YOGURT

L'IMPORTANZA DELLA FRESCHEZZA

Ciò che contraddistingue lo yogurt è la ricchezza in fermenti lattici vivi. Quando è preparato da poco ne contiene almeno 10 milioni per grammo: in un cucchiaino si può arrivare a un miliardo di fermenti.

Quando è conservato a temperatura di frigorifero mantenendo la catena del freddo, cioè senza mai farlo salire oltre i 6-7 °C, i fermenti si mantengono vivi e vitali per 35-45 giorni; dopodiché tendono a morire gradualmente.

La data di scadenza degli yogurt fa riferimento proprio al ciclo vitale dei fermenti, ma è indicata dai produttori non sempre con la stessa durata. Per questo conviene sempre scegliere yogurt che abbiano davanti qualche settimana prima della scadenza e poi non “dimenticarli” in fondo al frigo…

Soprattutto se si tratta di yogurt alla frutta, e se c'è stato un aumento della temperatura, può capitare di aprire il vasetto e trovare un feltro di muffa, anche prima della data di scadenza: se lo yogurt è stato appena acquistato occorre segnalarlo alla propria ASL e, comunque, non va mai consumato.

AL MOMENTO DELL'ACQUISTO

- Non acquistare vasetti tenuti fuori dal frigo: se lo yogurt è conservato male i fermenti lattici si degradano velocemente.

## CONSEGNA
Prosegui il testo sullo yogurt a partire dal consiglio sui vasetti tenuti fuori dal frigo. Le voci sono materiale a sé, indipendente dal testo sullo yogurt.

## DATI ESTRATTI
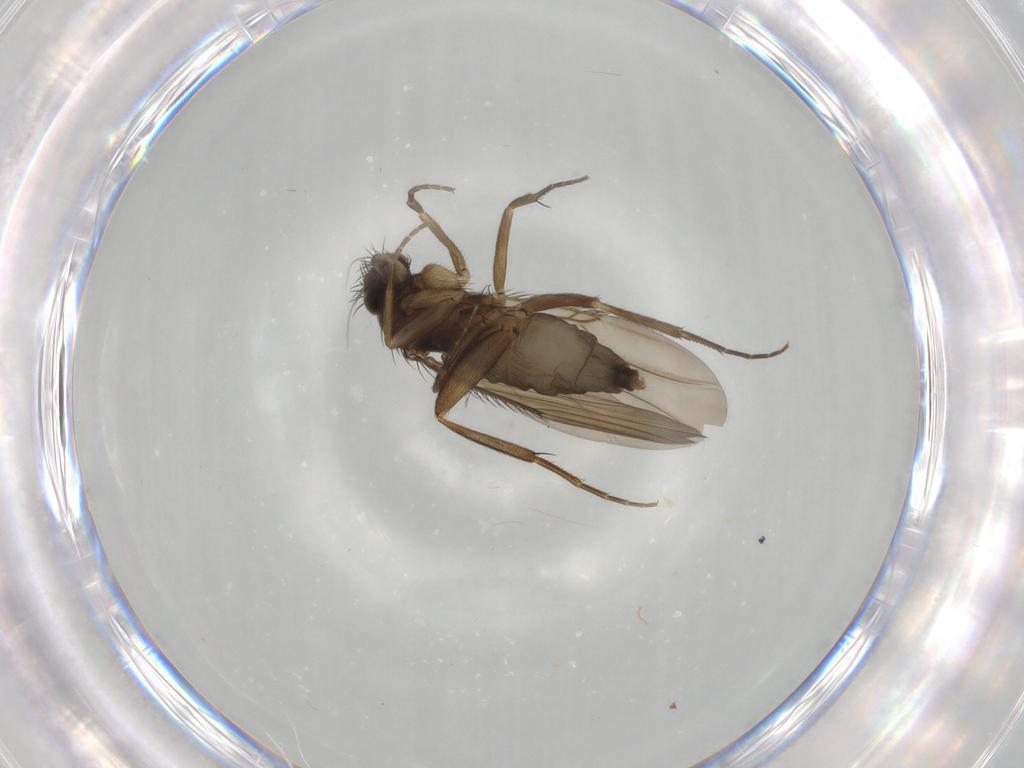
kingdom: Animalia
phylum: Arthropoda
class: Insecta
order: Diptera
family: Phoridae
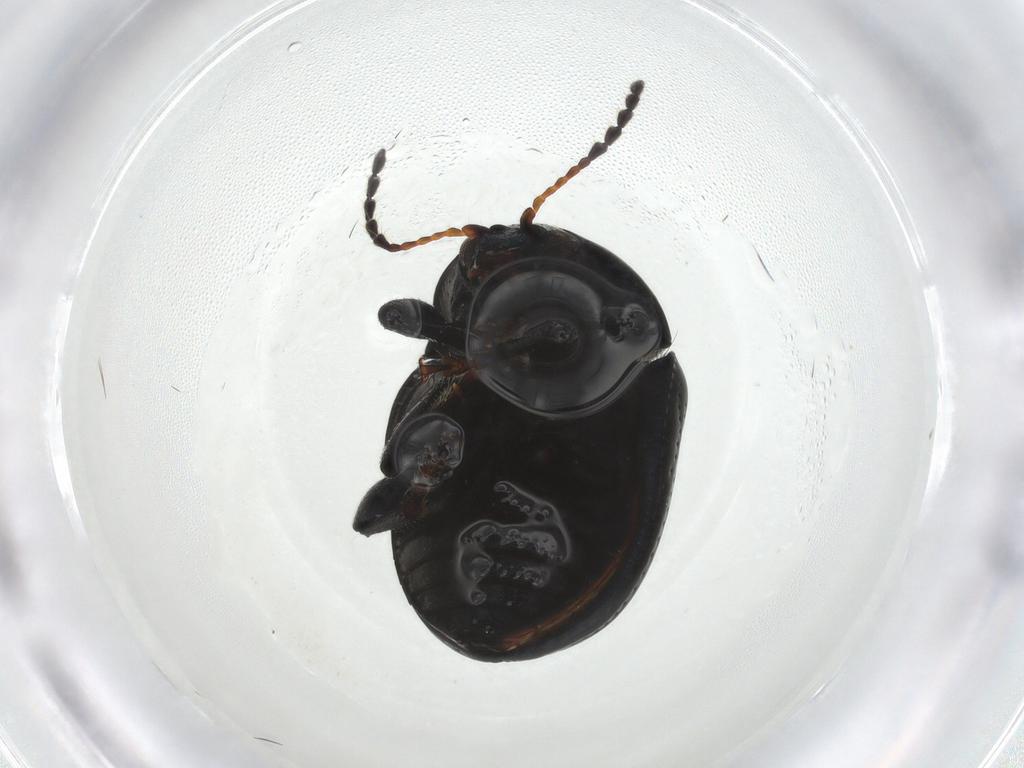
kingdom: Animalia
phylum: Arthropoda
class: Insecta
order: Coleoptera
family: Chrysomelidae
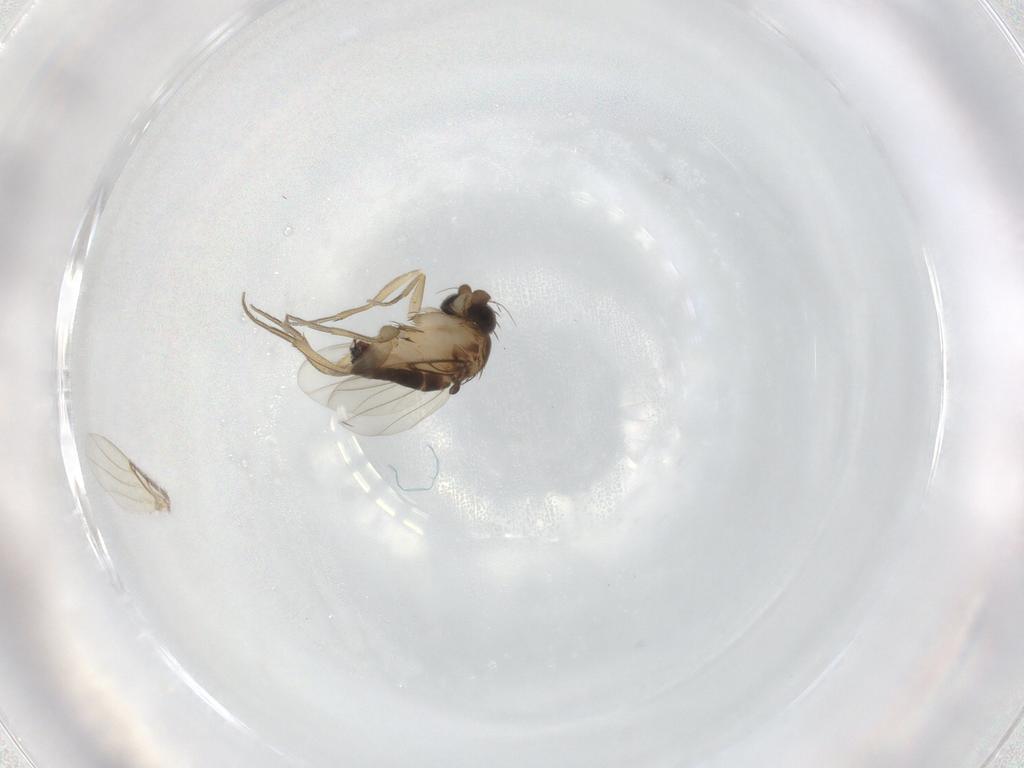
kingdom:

---

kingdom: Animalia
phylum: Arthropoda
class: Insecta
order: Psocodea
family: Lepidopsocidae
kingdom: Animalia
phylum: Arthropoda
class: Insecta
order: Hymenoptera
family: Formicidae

* * *

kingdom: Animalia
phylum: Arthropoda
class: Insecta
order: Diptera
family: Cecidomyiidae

## SOLUZIONE
- Se è lo yogurt che vuoi acquistare, non confonderlo con prodotti simili, in genere tenuti fuori dal frigorifero, che non riportano il termine “yogurt” in etichetta: esistono in commercio dessert ottenuti con yogurt pastorizzato, conservabili più a lungo ma senza fermenti vivi.

- Fai attenzione al volume: ci sono vasetti da 100, 125 e 150 grammi; meglio ancora, controlla il prezzo al chilo: si arriva anche a 7 euro al chilo.

- Preferisci lo yogurt prodotto con latte fresco: è migliore rispetto a quello fatto con un generico “latte” che, nei prodotti esteri, potrebbe essere anche latte in polvere.

- Fai attenzione: se nell'elenco degli ingredienti non trovi indicati gli aromi, spesso è presente una maggiore percentuale di frutta.